* [Supplied passage]
—————

NAU scientists help chart a path to understand how Arctic vegetation is changing

Scott Goetz

As Arctic tundra has warmed more than twice as fast as the rest of the planet in recent decades, scientists are concerned about how the Earth’s rising temperature is affecting changes at high latitudes that impact greenhouse gases in the atmosphere. However, measuring changes in vegetation productivity across the Arctic—so-called “greening” and “browning”—has proven challenging because of mismatches between field measurements and satellite observations.

“Much of our understanding about landscape-scale changes has come from a series of meteorological satellites that indicate the Arctic is greening, but those satellites weren’t designed for vegetation monitoring and it’s been difficult to link them to what’s happening on the ground,” said Scott Goetz, a professor in the School of Informatics, Computing, and Cyber Systems (SICCS) at Northern Arizona University and science lead of NASA’s Arctic Boreal Vulnerability Experiment (ABoVE), which has some 730 science team members.

—————

* [Prompt] According to the article on Arctic vegetation change, how many science team members does NASA's Arctic Boreal Vulnerability Experiment have?

[Collected data]

—————

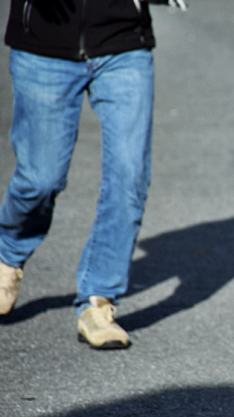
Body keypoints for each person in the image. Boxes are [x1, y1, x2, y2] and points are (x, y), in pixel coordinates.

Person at [0, 0, 185, 348]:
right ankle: (7, 254)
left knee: (129, 176)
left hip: (123, 44)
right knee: (40, 179)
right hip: (43, 45)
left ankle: (98, 300)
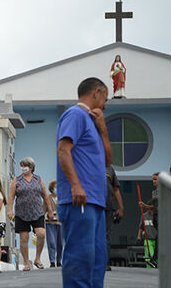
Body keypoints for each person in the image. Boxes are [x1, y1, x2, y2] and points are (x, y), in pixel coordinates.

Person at [56, 77, 112, 288]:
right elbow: (63, 150)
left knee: (97, 260)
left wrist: (103, 128)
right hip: (80, 198)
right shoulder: (76, 114)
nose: (106, 103)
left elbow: (108, 161)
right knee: (79, 258)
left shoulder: (94, 121)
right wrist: (76, 184)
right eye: (106, 97)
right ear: (96, 92)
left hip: (96, 201)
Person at [7, 157, 54, 271]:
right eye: (22, 165)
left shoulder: (38, 179)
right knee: (24, 238)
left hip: (37, 212)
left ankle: (38, 259)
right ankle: (27, 263)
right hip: (21, 213)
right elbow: (11, 196)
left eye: (25, 165)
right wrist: (10, 210)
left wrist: (50, 210)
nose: (23, 168)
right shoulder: (17, 180)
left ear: (32, 167)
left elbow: (45, 196)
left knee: (41, 233)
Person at [104, 165, 124, 270]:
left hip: (108, 208)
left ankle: (105, 262)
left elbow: (116, 190)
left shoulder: (110, 169)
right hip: (93, 207)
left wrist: (121, 208)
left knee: (106, 235)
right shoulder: (89, 163)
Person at [139, 172, 160, 267]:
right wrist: (146, 206)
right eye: (153, 179)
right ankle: (154, 259)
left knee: (159, 238)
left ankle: (154, 258)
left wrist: (145, 205)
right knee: (159, 238)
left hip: (163, 216)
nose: (154, 181)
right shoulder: (154, 192)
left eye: (156, 179)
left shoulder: (166, 190)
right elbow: (155, 206)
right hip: (156, 216)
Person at [46, 180, 63, 268]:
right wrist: (48, 214)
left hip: (60, 223)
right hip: (50, 223)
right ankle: (52, 261)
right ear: (52, 188)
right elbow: (43, 210)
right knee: (51, 242)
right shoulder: (47, 198)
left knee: (60, 243)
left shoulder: (62, 198)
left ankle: (59, 261)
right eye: (56, 187)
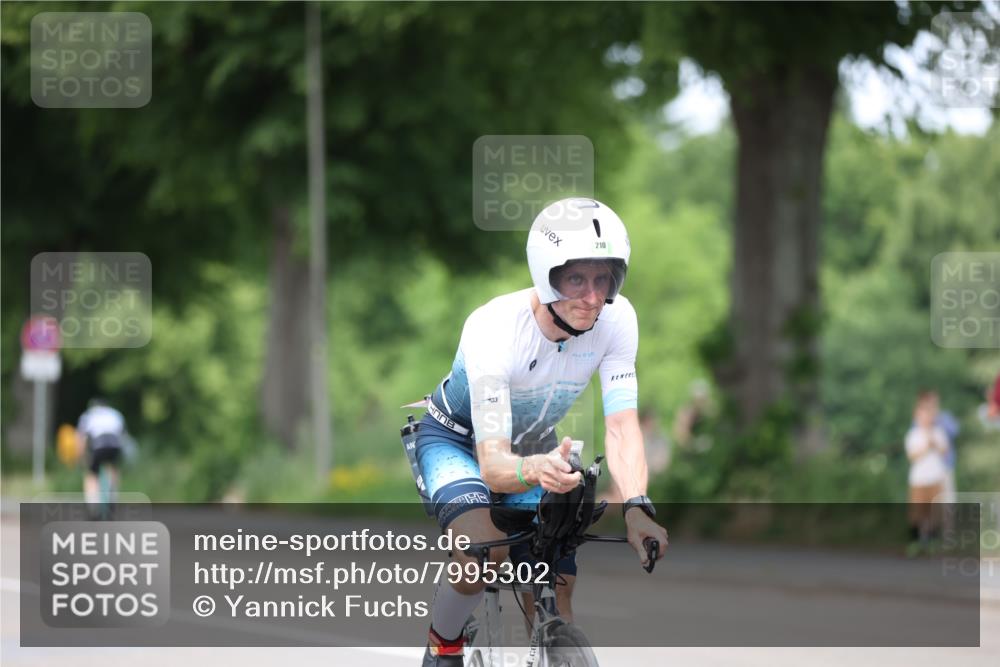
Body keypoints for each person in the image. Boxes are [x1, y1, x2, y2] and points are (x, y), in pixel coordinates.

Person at [414, 198, 669, 665]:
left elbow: (621, 427)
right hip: (458, 442)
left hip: (536, 450)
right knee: (479, 558)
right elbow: (493, 465)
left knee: (555, 585)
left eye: (603, 278)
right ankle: (443, 642)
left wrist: (636, 506)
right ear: (544, 273)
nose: (592, 297)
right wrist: (533, 468)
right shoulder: (494, 329)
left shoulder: (617, 319)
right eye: (576, 278)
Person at [905, 393, 950, 556]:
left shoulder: (938, 432)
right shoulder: (913, 434)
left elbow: (945, 451)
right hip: (918, 480)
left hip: (935, 477)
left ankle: (932, 542)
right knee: (917, 512)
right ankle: (915, 542)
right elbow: (912, 456)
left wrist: (934, 442)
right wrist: (926, 446)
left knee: (934, 512)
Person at [76, 398, 127, 508]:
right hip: (115, 444)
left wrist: (82, 457)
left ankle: (93, 503)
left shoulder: (89, 415)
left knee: (91, 474)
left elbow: (82, 439)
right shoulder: (115, 414)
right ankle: (112, 496)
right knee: (113, 468)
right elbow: (123, 435)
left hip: (99, 444)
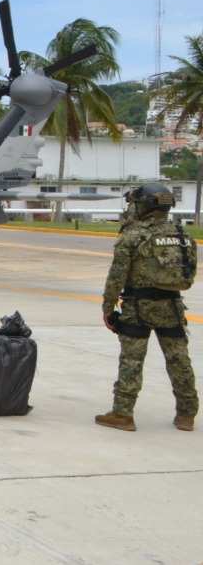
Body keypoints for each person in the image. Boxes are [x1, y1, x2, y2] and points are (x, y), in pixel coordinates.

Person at [96, 183, 197, 432]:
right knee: (179, 360)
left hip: (137, 308)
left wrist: (108, 308)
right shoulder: (182, 235)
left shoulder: (132, 236)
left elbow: (116, 277)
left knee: (131, 361)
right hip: (172, 307)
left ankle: (123, 414)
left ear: (144, 205)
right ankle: (186, 415)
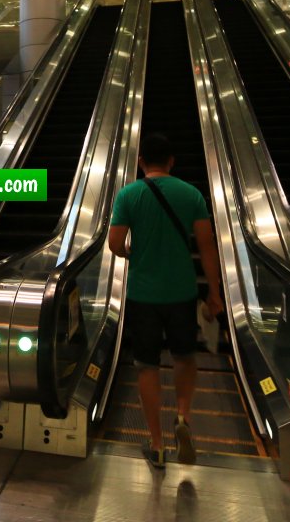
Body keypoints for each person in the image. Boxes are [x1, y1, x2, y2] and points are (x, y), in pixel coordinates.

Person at [108, 133, 223, 469]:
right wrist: (213, 293)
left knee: (147, 365)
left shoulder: (129, 194)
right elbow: (207, 246)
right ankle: (183, 417)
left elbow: (115, 244)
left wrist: (134, 252)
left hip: (143, 293)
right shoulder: (192, 194)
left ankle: (156, 442)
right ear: (171, 161)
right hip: (182, 292)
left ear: (141, 161)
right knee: (184, 357)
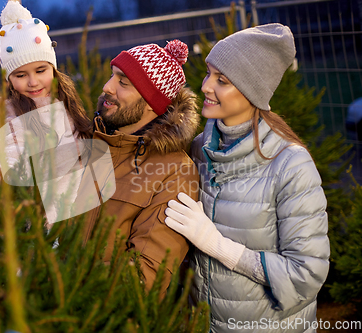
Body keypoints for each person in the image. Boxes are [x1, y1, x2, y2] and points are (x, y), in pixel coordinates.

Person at [164, 24, 329, 332]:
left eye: (221, 80)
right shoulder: (200, 148)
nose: (205, 86)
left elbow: (306, 275)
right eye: (209, 74)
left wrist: (218, 246)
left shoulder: (291, 165)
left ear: (252, 90)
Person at [81, 40, 200, 294]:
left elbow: (144, 278)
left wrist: (63, 282)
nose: (107, 87)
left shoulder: (175, 172)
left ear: (150, 102)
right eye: (112, 75)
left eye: (123, 82)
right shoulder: (86, 142)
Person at [0, 0, 92, 224]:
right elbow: (12, 147)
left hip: (79, 218)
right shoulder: (9, 114)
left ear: (53, 68)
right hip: (41, 225)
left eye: (41, 70)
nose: (33, 82)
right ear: (9, 79)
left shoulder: (66, 103)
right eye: (20, 75)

—————

* [Answer space] Some 730 science team members.